Data supplied:
----

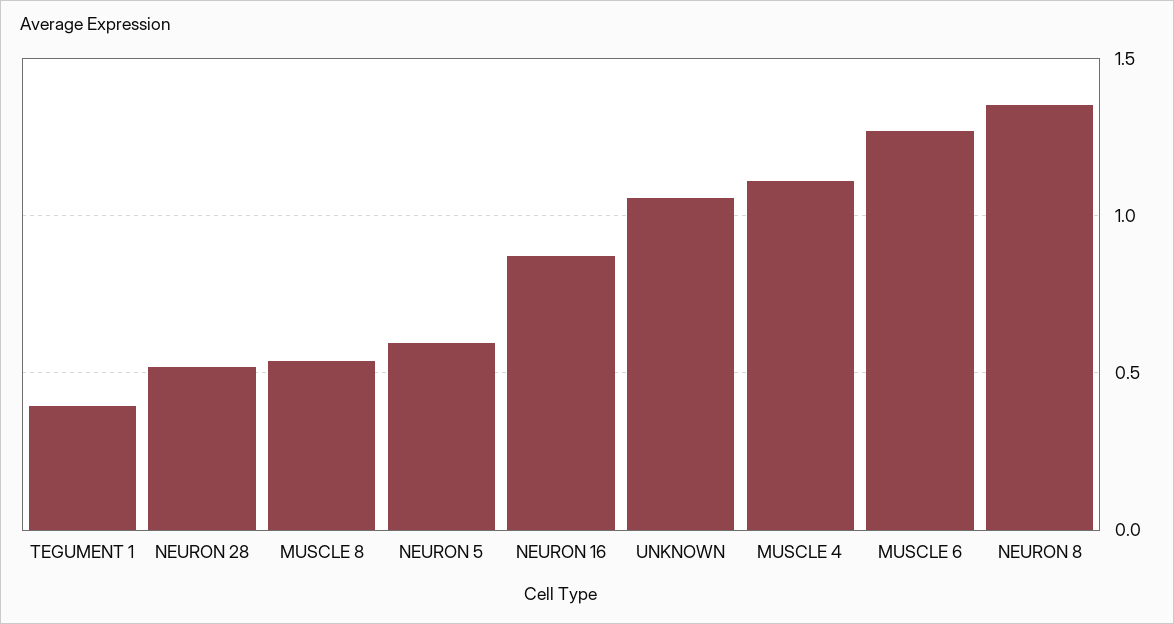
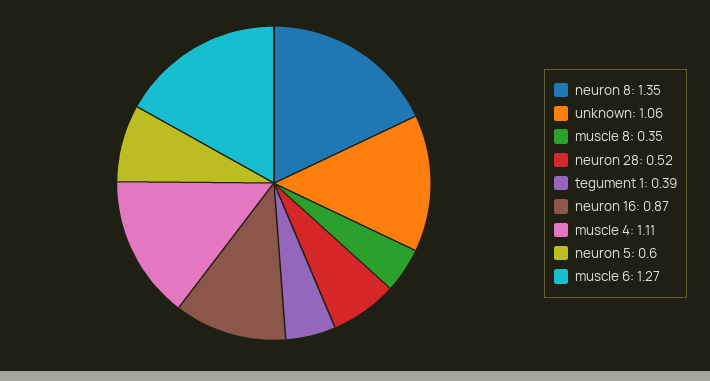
  {
    "TEGUMENT 1": 0.39,
    "NEURON 28": 0.52,
-   "MUSCLE 8": 0.55,
+   "MUSCLE 8": 0.35,
    "NEURON 5": 0.6,
    "NEURON 16": 0.87,
    "UNKNOWN": 1.06,
    "MUSCLE 4": 1.11,
    "MUSCLE 6": 1.27,
    "NEURON 8": 1.35
  }

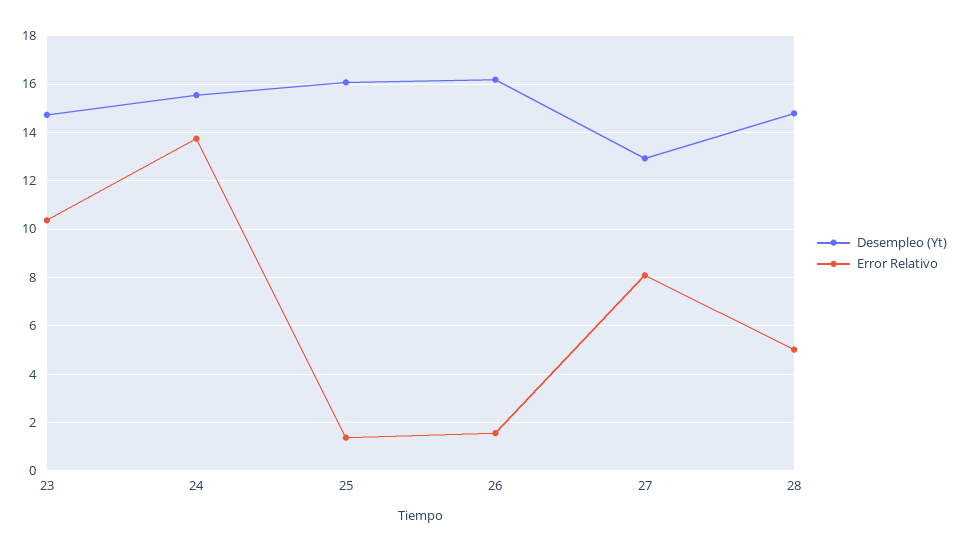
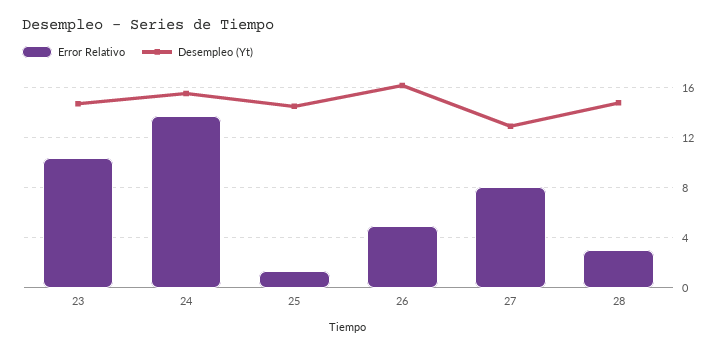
  {
    "Desempleo (Yt)": {
      "23": 14.75,
      "24": 15.5,
-     "25": 16,
+     "25": 14.5,
      "26": 16.25,
      "27": 13,
      "28": 14.75
    },
    "Error Relativo": {
      "23": 10.25,
      "24": 13.75,
      "25": 1.25,
-     "26": 1.5,
+     "26": 5,
      "27": 8,
-     "28": 5
+     "28": 3
    }
  }

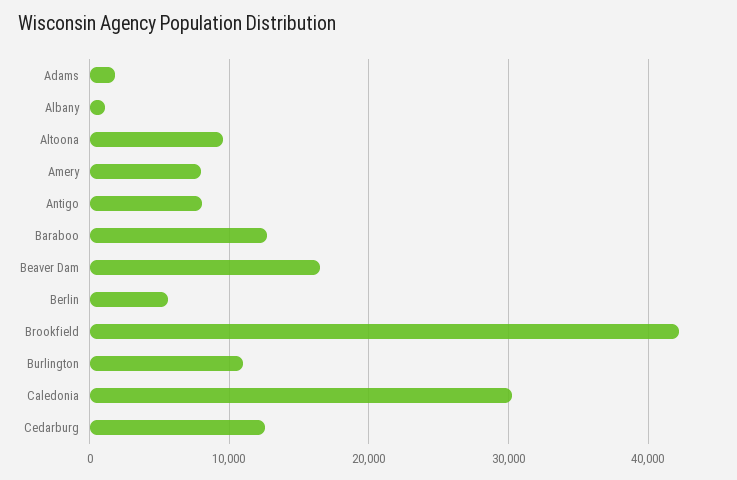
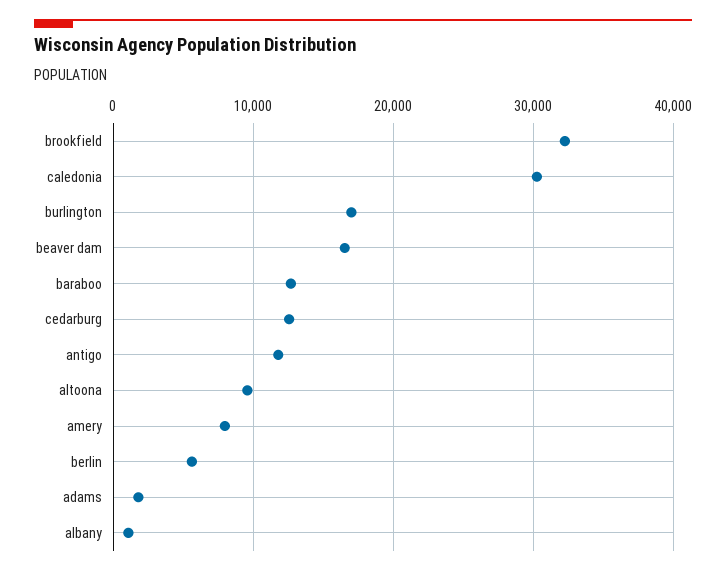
  {
    "Adams": 2000,
    "Albany": 1000,
    "Altoona": 10000,
    "Amery": 8000,
-   "Antigo": 8000,
+   "Antigo": 12000,
    "Baraboo": 13000,
    "Beaver Dam": 17000,
    "Berlin": 6000,
-   "Brookfield": 42000,
+   "Brookfield": 32000,
-   "Burlington": 11000,
+   "Burlington": 17000,
    "Caledonia": 30000,
    "Cedarburg": 13000
  }

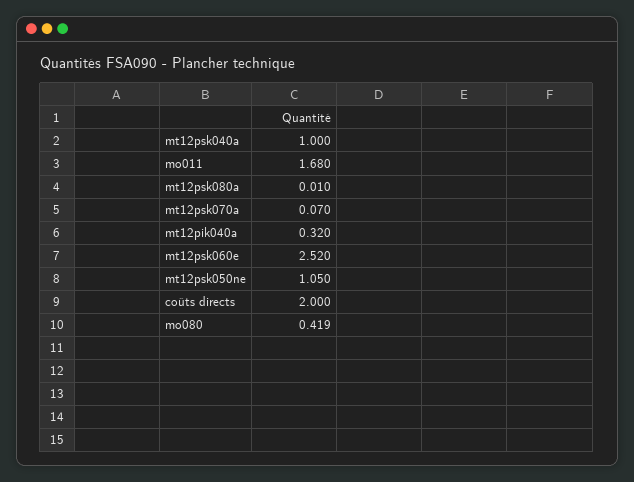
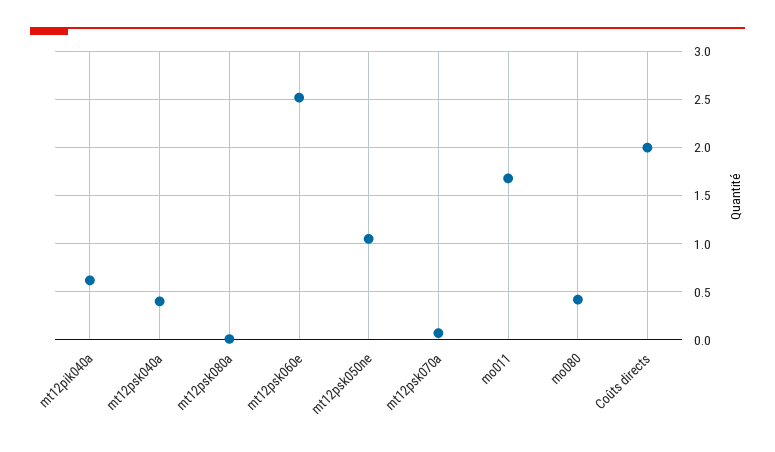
  {
-   "mt12psk040a": 1,
+   "mt12psk040a": 0.4,
    "mo011": 1.68,
    "mt12psk080a": 0.01,
    "mt12psk070a": 0.07,
-   "mt12pik040a": 0.32,
+   "mt12pik040a": 0.6,
    "mt12psk060e": 2.52,
    "mt12psk050ne": 1.05,
    "coûts directs": 2,
    "mo080": 0.419
  }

----

What to produce:
When you retype the listing, keep every line exactly as it is and drop the pictures.

Answer below:
  {
    "TEGUMENT 1": 0.39,
    "NEURON 28": 0.52,
-   "MUSCLE 8": 0.55,
+   "MUSCLE 8": 0.35,
    "NEURON 5": 0.6,
    "NEURON 16": 0.87,
    "UNKNOWN": 1.06,
    "MUSCLE 4": 1.11,
    "MUSCLE 6": 1.27,
    "NEURON 8": 1.35
  }

  {
    "Desempleo (Yt)": {
      "23": 14.75,
      "24": 15.5,
-     "25": 16,
+     "25": 14.5,
      "26": 16.25,
      "27": 13,
      "28": 14.75
    },
    "Error Relativo": {
      "23": 10.25,
      "24": 13.75,
      "25": 1.25,
-     "26": 1.5,
+     "26": 5,
      "27": 8,
-     "28": 5
+     "28": 3
    }
  }

  {
    "Adams": 2000,
    "Albany": 1000,
    "Altoona": 10000,
    "Amery": 8000,
-   "Antigo": 8000,
+   "Antigo": 12000,
    "Baraboo": 13000,
    "Beaver Dam": 17000,
    "Berlin": 6000,
-   "Brookfield": 42000,
+   "Brookfield": 32000,
-   "Burlington": 11000,
+   "Burlington": 17000,
    "Caledonia": 30000,
    "Cedarburg": 13000
  }

  {
-   "mt12psk040a": 1,
+   "mt12psk040a": 0.4,
    "mo011": 1.68,
    "mt12psk080a": 0.01,
    "mt12psk070a": 0.07,
-   "mt12pik040a": 0.32,
+   "mt12pik040a": 0.6,
    "mt12psk060e": 2.52,
    "mt12psk050ne": 1.05,
    "coûts directs": 2,
    "mo080": 0.419
  }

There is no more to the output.